Typically I will mix the drybrush color light and do it at least twice each time pressing softer on the brush as I 'Sweep' the brush on the areas on I painting.
Finish Work (This Phase varies widly depending on the model. For Grunts like Scattergunners were talking 10 -20 minutes per model)
1) Here is where I get out the $20 brush. Since I'm a bad painter I usually only do a few things with it. Eyes, teeth, buckles.. etc.
2) when doing a grunt model typcially the only parts that get detail work are the eyes, quills, some of the bigger buckles. And when I'm feelign super ambitious the paid. (the Forces of Hordes: Trollbloods book has an excellent guide for painting the plaid.
3) I think this part is the difference between me and better painters, but lets face it. Having a table full of average painted models is better than one or two excellent ones and a bunch of non-painted stuff.
Base (The Phase takes 10 - 15 minutes for a quick base, 30+ for a fancy one)
I want to get fancier on the bases, the recent article on the front page for making wood has me thinking I know what base eGrissel will be standing on. Typically though I put glue on base, throw down some flocking and slap the model back on. Other times I'll spend just as much time making the base as I do the model. In the case of the 2ft Grunt model paint job, it's quick and dirty.
Total Average Time it takes me to paint a 2ft paint job and a Grunt model in a unit including prep time 60 to 75 minutes.
The big problem I have is my paint always looks so thick, especially up close or in hand.
ReplyDeleteYeah this is why I water down a lot of my paint and also why I use a thin coat of white primer.
ReplyDeleteThinning paints is something of an art (hyuk hyuk) and there's no really absolute answer to it- it's something you have to learn from experience whether a paint feels too thick, too thin, or just right. For most colors, you should be able to get a reasonably solid coat with a single layer; if you find you're having to do multiple layers just to cover the primer, you probably are doing it too thin... unless you're painting red, yellow, or white, and especially if you're doing any of those colors over black.
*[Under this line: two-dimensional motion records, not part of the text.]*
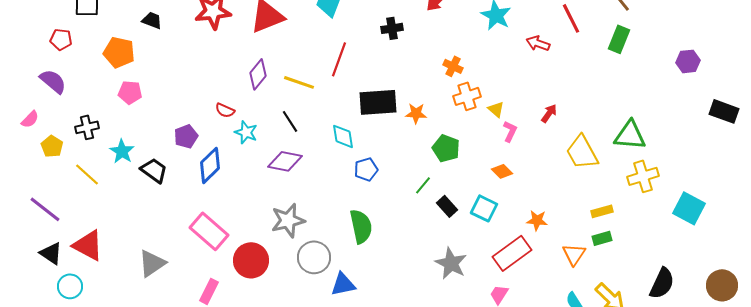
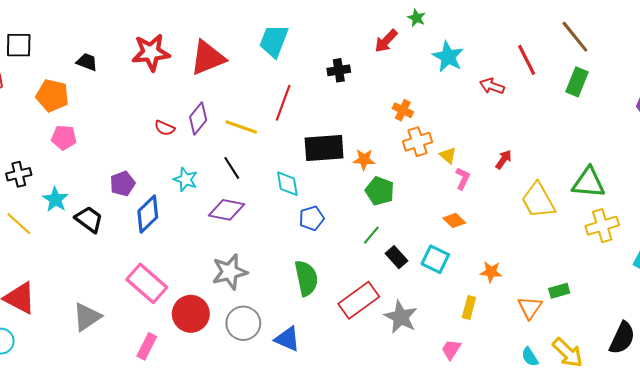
red semicircle: (225, 110) -> (165, 128), moved
green pentagon: (446, 148) -> (380, 191), moved
yellow rectangle: (602, 211) -> (469, 308), moved, turned -60
red rectangle: (512, 253) -> (359, 300), moved
gray circle: (314, 257) -> (243, 323), moved
blue triangle: (343, 284) -> (287, 339), turned 36

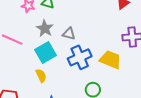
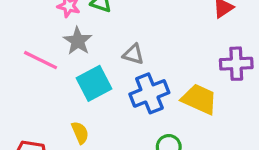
gray star: (45, 28) -> (78, 41), moved
yellow semicircle: (41, 76) -> (80, 133), moved

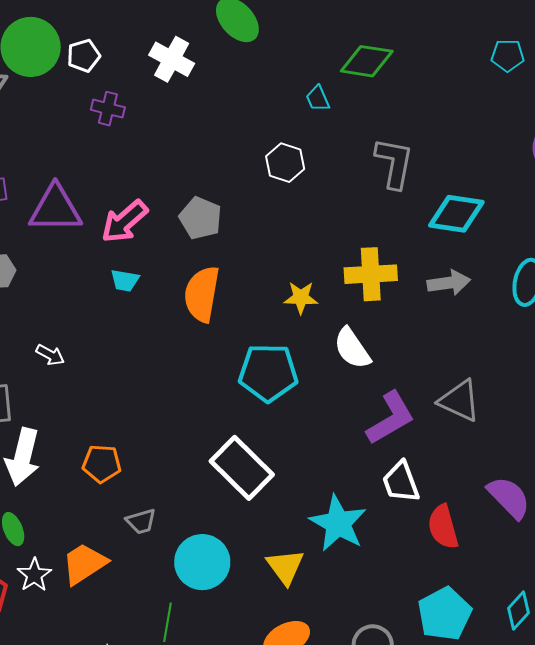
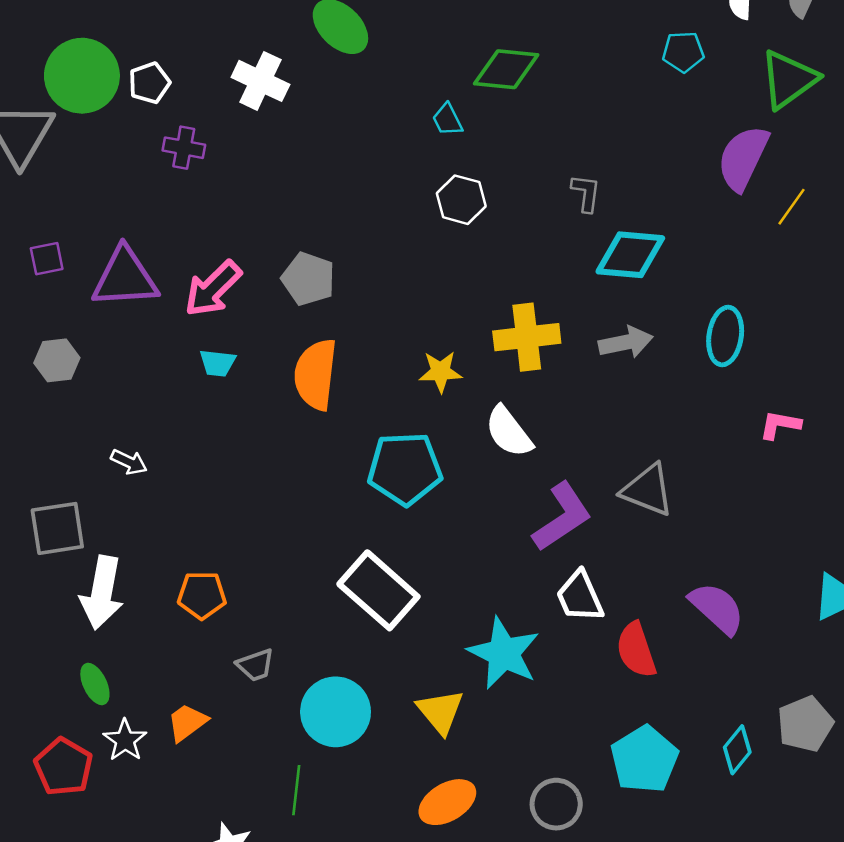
white hexagon: (285, 163) -> (461, 200), moved
gray L-shape: (394, 163) -> (586, 193), moved, size x0.6
orange trapezoid: (84, 564) -> (187, 722), size x0.7

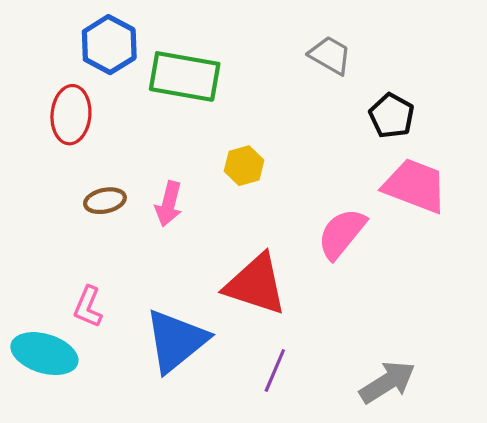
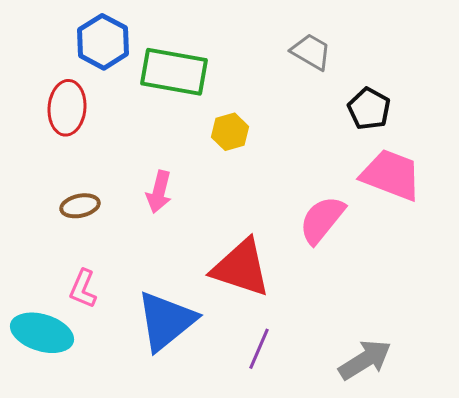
yellow hexagon: (244, 166) -> (230, 132), moved
brown ellipse: (105, 201) -> (80, 206), moved

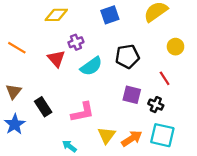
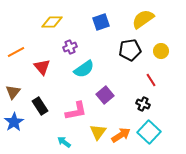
orange line: (17, 48) -> (16, 52), turned -60
black pentagon: (127, 56) -> (130, 50), moved
red triangle: (56, 59) -> (42, 67), moved
purple square: (132, 95) -> (105, 95), moved, turned 36
cyan square: (162, 135) -> (149, 132), turned 30

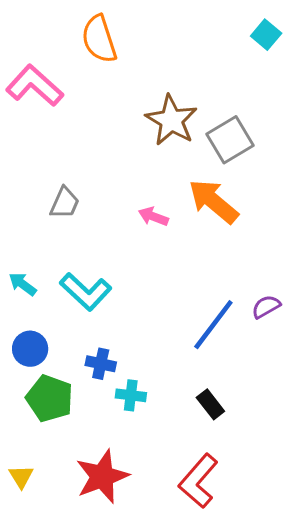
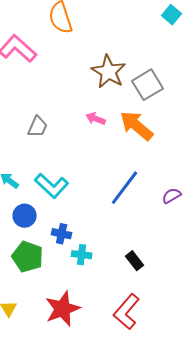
pink arrow: (153, 216) -> (96, 119), moved
blue line: (213, 325) -> (125, 188), moved
blue circle: (30, 349) -> (25, 216), moved

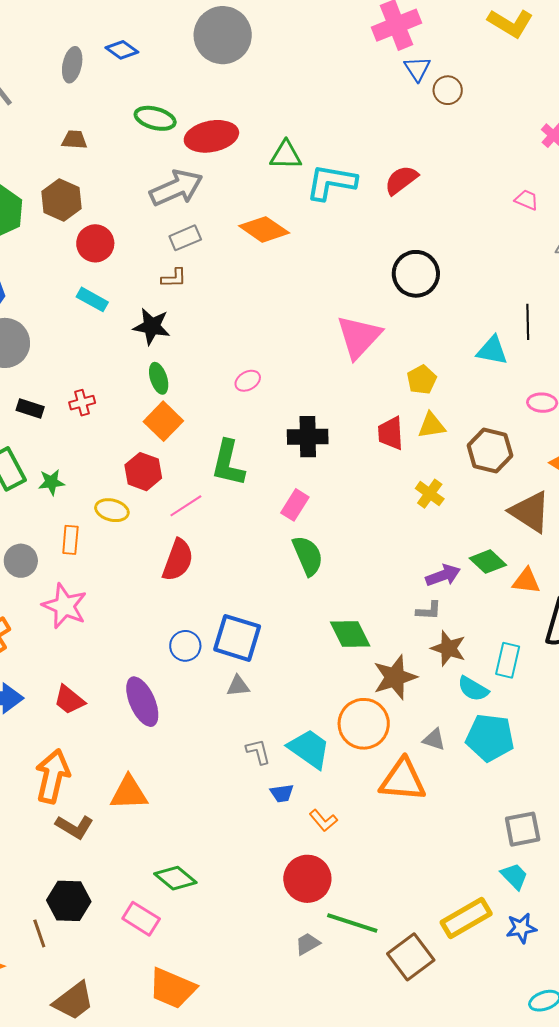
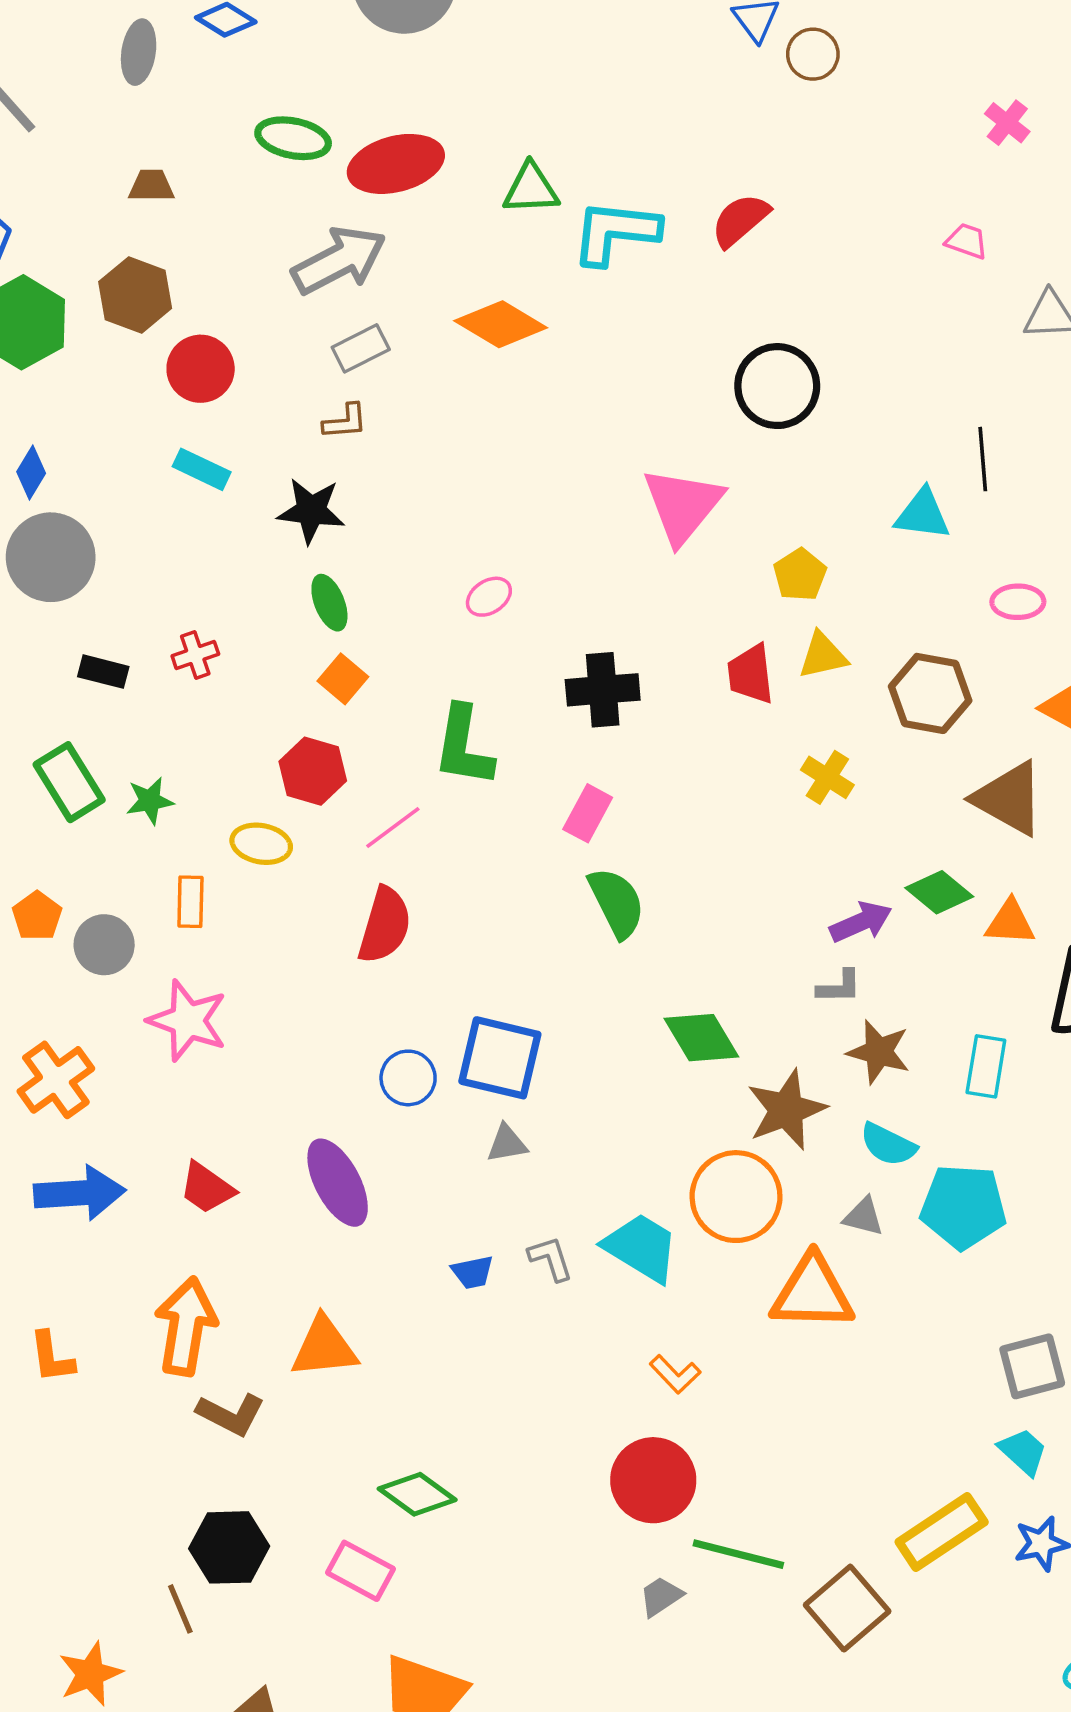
orange square: (163, 421) -> (343, 679), size x0.7
cyan semicircle: (473, 689) -> (888, 1145), moved
blue trapezoid: (282, 793) -> (473, 1272), moved

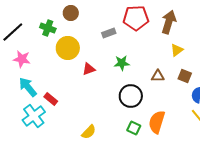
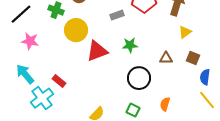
red triangle: (89, 69) -> (97, 51), size x1.6
cyan arrow: (28, 87) -> (25, 74), moved
orange semicircle: (157, 122) -> (165, 104), size x0.6
green square: (134, 128) -> (133, 110), moved

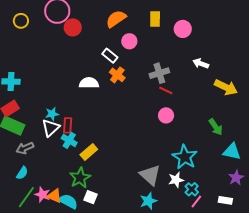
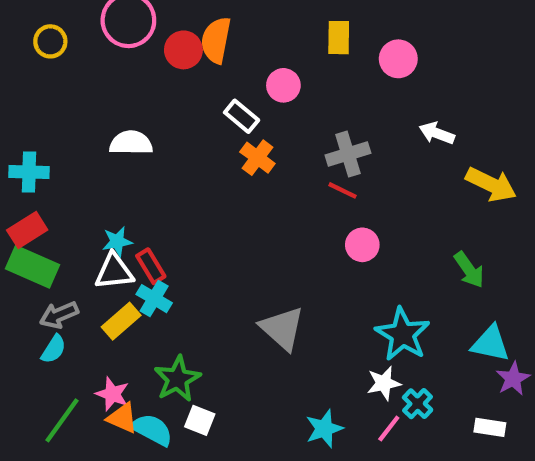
orange semicircle: (116, 19) -> (216, 40), moved, turned -45
red circle: (73, 27) -> (183, 50), moved
white semicircle: (89, 83) -> (131, 143), moved
red line: (166, 90) -> (343, 190), moved
red rectangle: (68, 125) -> (151, 266), turned -35
white triangle: (51, 128) -> (114, 271), turned 36
yellow rectangle: (89, 152) -> (121, 321), moved
cyan triangle: (232, 152) -> (490, 344), moved
cyan semicircle: (22, 173) -> (54, 349), moved
gray triangle: (150, 175) -> (282, 328), moved
pink star: (42, 195) -> (112, 394), moved
pink line: (196, 201) -> (389, 429), moved

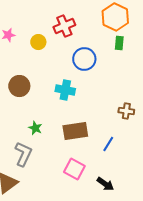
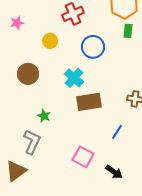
yellow circle: (38, 42) -> (50, 41), moved
cyan cross: (65, 90) -> (74, 78), turned 30
brown rectangle: (75, 131) -> (89, 102), moved

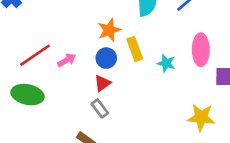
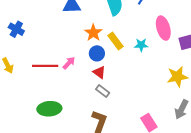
red line: (35, 55) -> (45, 66), turned 50
red triangle: (102, 83) -> (99, 72), turned -32
green ellipse: (28, 95) -> (49, 109), moved

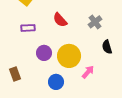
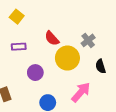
yellow circle: (69, 56) -> (67, 58), moved
pink arrow: (88, 72) -> (81, 92), size x1.5

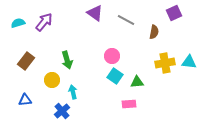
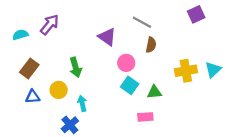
purple triangle: (95, 13) -> (107, 37), moved
cyan semicircle: (18, 23) -> (20, 35), moved
brown semicircle: (154, 32) -> (151, 45), moved
cyan triangle: (189, 62) -> (213, 70), turned -49
blue triangle: (25, 100) -> (33, 97), moved

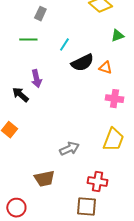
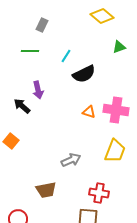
orange triangle: (105, 68) -> (89, 112), moved
pink cross: (114, 99) -> (116, 110), size x1.4

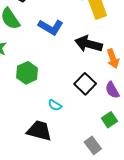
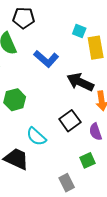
cyan semicircle: (55, 105) -> (36, 137), size x1.5

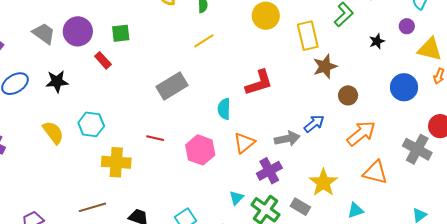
ReplyDeleteThe mantra "as thick as milk" is often repeated, but personally I find it to be fairly useless. Some others swear by it, though.
Another good indicator is brush strokes- if you can see distinct brush strokes in the color (again, usually aside from white/yellow, which are notoriously difficult), your paint is probably too thick. If your paint is "pooling" in recesses and won't stay where you put it, it's certainly too thin.
Red and yellow on black make my cry until my eyes bleed.
ReplyDeleteThat's why I use grey.
DeleteI'm glad I'm not the only one who cheats with glazes though. I'd be disappointed in myself but turning out a decent-looking Coven in four hours with minimal fiddly brushwork is a kind of achievement in its own right, I feel.